Déchets nucléaires (Image par Dirk Rabe de Pixabay)

 

Présentation schématique de l’argumentation de Jean Marc Jancovici (1)

  1. Depuis près de 2 siècles le passage de l’utilisation d’énergies renouvelables à celle des énergies fossiles associé à l’emploi croissant de machines, à permis à l’homme de multiplier ses capacités à transformer son environnement
  2. Cette dynamique exponentielle de croissance, qui a incontestablement amélioré les conditions de vie de l’humanité, a des conséquences économiques (création de biens et de services) ; politiques (cf. : possibilité d’un fonctionnement démocratique, remplacement des esclaves par des machines plus efficientes, plus rentables), etc.
  3. Jusqu’à présent la croissance du PIB est corrélée avec la croissance de la consommation d’énergie. Mais cette croissance économique, imaginée comme « structurelle de long terme », dépend essentiellement de 2 facteurs : les ressources disponibles et le travail “hommes/machines” qui permet de les exploiter
  4. Dans notre monde fini, les ressources fossiles, imaginées d’abord comme inépuisables, ont atteint un pic pour le pétrole et le gaz naturel lesquels tiennent avec le charbon une place largement prépondérante dans la fourniture d’énergie, Actuellement ces 2 ressources non renouvelables ont amorcé leur déclin : il est donc nécessaire de les remplacer si l’on veut maintenir, voire espérer développer le niveau de vie actuel.
  5. Mais l’exploitation de ces énergies carbonées que sont le charbon, le pétrole et le gaz naturel a généré la production massive de gaz à effets de serre, dont le CO², ce qui a provoqué un changement climatique irréversible à long terme (le CO², chimiquement inerte se résorbe très lentement : il faut 1000 ans pour baisser à 20% le CO² émis)
  6. Le problème est donc double : faire face à une diminution de ressources énergétiques encore largement prépondérantes tout en atténuant les effets du changement climatique par une réduction drastique des émissions de GES et particulièrement de CO². Mais les objectifs de neutralité carbone ne peuvent se réaliser sans décroissance.
  7. Les énergies renouvelables (EnR) sont mises en avant pour remplacer les énergies fossiles dans la production d’électricité, au prétexte que la ressource (vent, soleil) est inépuisable et que leur mise en œuvre ne produit que marginalement des GES (dont le CO²) par rapport aux énergies fossiles à remplacer.
  8. Mais les EnR cumulent les inconvénients :
  • leur production est irrégulière (dépend du vent et de l’ensoleillement) et n’est donc pas pilotable, c’est-à-dire mobilisable à volonté
  • leur rendement est variable selon les conditions météo et l’ensoleillement
  • elles produisent tout de même des GES lors de leur fabrication, de leur transport, de leur installation et de leur exploitation (ainsi des panneaux solaires produits en Chine mettraient 30 ans pour effacer le bilan carbone induit par leur installation en France)
  • l’irrégularité de leur production en durée et en quantité, implique la création de stockages importants et de nombreux raccordements au réseau pour aligner leur disponibilité avec la demande
  • la durée de vie des installations éoliennes et photovoltaïques est relativement courte (20 à 30 ans)
  • le faible équipement actuel de la France en machines capables d’exploiter les énergies renouvelables, impliquerait des investissements considérables dans un temps très court, si on veut à la fois remplacer les énergies fossiles et atteindre les objectifs de neutralité carbone à l’horizon 2050 : mais où trouver cet argent introuvable ?

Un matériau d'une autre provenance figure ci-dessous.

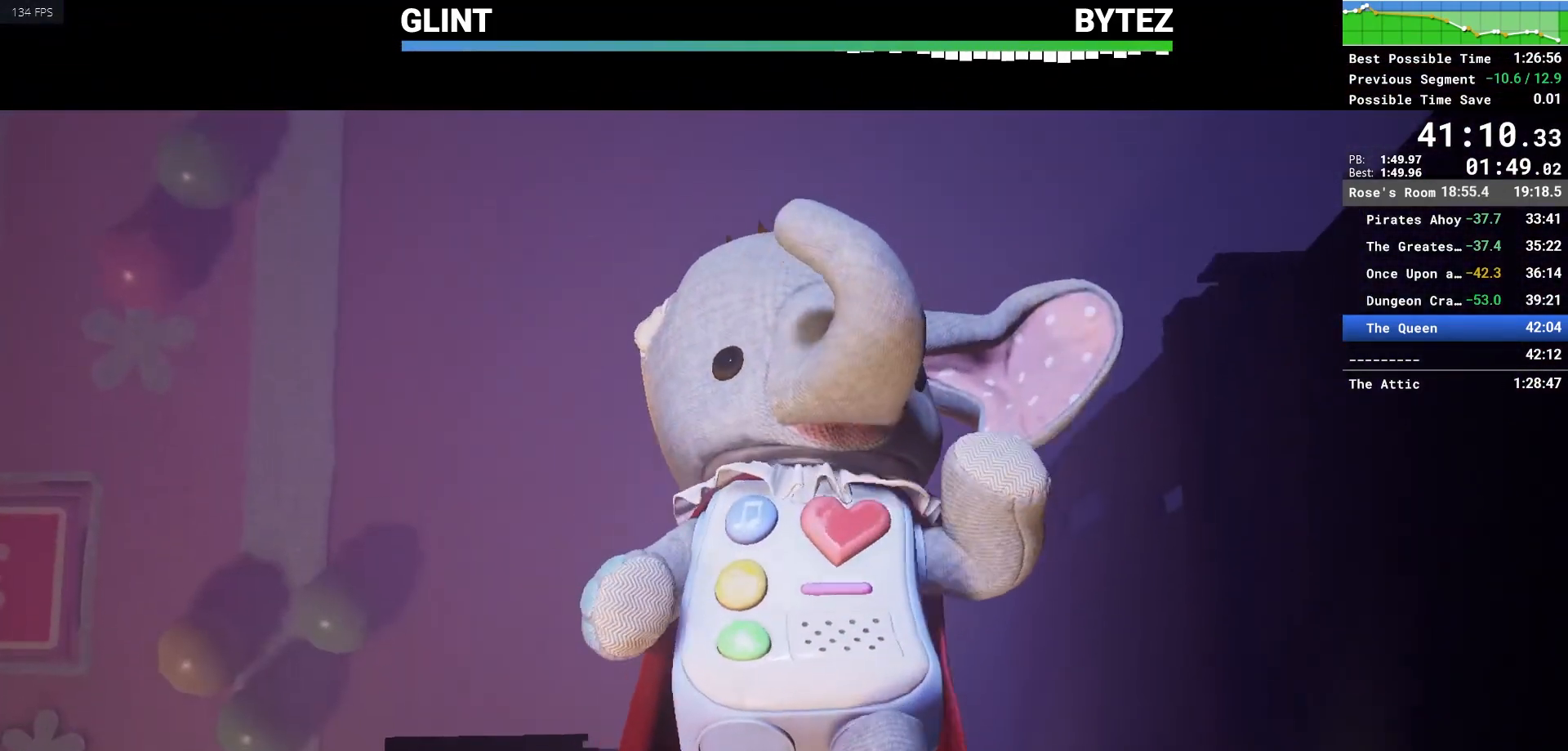
{"keys": [], "mouse": [], "events": []}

    9. Seul le nucléaire permet actuellement de pallier les inconvénients des EnR car :

  • la filière nucléaire ne produit que marginalement du CO²
  • la puissance actuellement installée est bien plus importante que celle des EnR
  • c’est une énergie pilotable et modulable, disponible quasiment à volonté à tout moment…
  • le transport de l’électricité nucléaire ne nécessite pas de nouvelles lignes ou de nouveaux raccordements et les besoins en stockage sont faibles
  • le nucléaire ne manipule que très peu de matière dans le processus de fission pour produire en revanche une énorme quantité d’énergie et il n’est pas exposé aux mêmes difficultés d’approvisionnement que le pétrole, le gaz naturel ou le charbon
  • les déchets produits par le nucléaire constituent un « inconvénient mineur» comparé à la pollution engendrée par l’utilisation de produits phytosanitaires et le stockage des déchets les plus radioactifs tiendrait dans un gymnase ou dans l’auditorium de Sciences Po…

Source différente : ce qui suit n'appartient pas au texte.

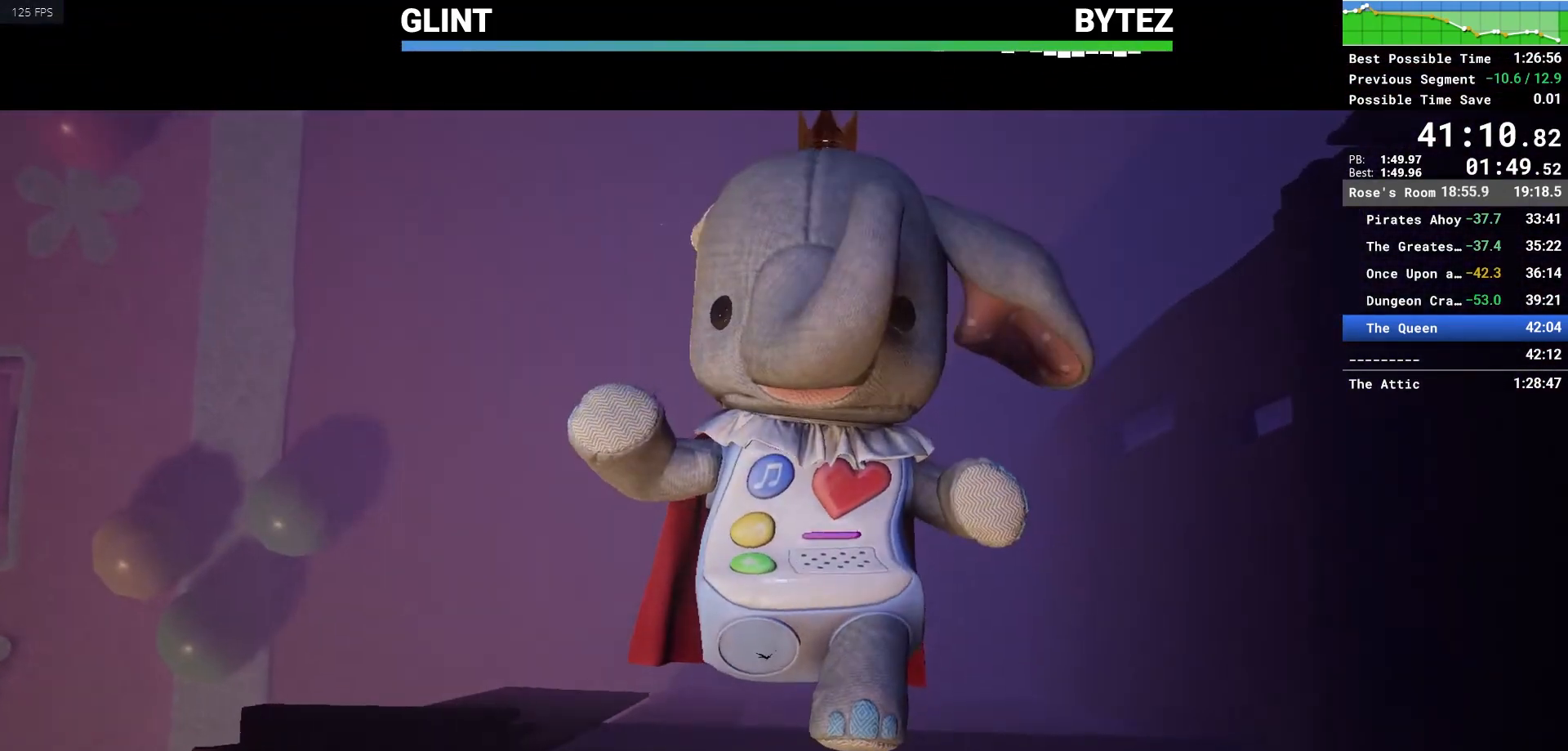
{"keys": [], "mouse": [], "events": []}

Pour Jean Marc Jancovici la conclusion s’impose : le maintien et le développement du nucléaire est la seule solution qui permette d’atténuer la décroissance déjà amorcée qui, sans cela, risque d’être exponentielle. Et, il faut le reconnaitre : sur le papier la logique de cette argumentation, à la fois brillante et didactique, étayée par de nombreuses données statistiques aux sources recoupées est incontestable. Alors pourquoi tant de réticences, de débats et de mobilisations?
Pour Jean Marc Jancovici c’est principalement la faute des médias qui exagère les dangers et les dysfonctionnements de la filière nucléaire : « Dès qu’il y a un WC bouché dans une centrale nucléaire, vous en entendez parler dans la presse » (2).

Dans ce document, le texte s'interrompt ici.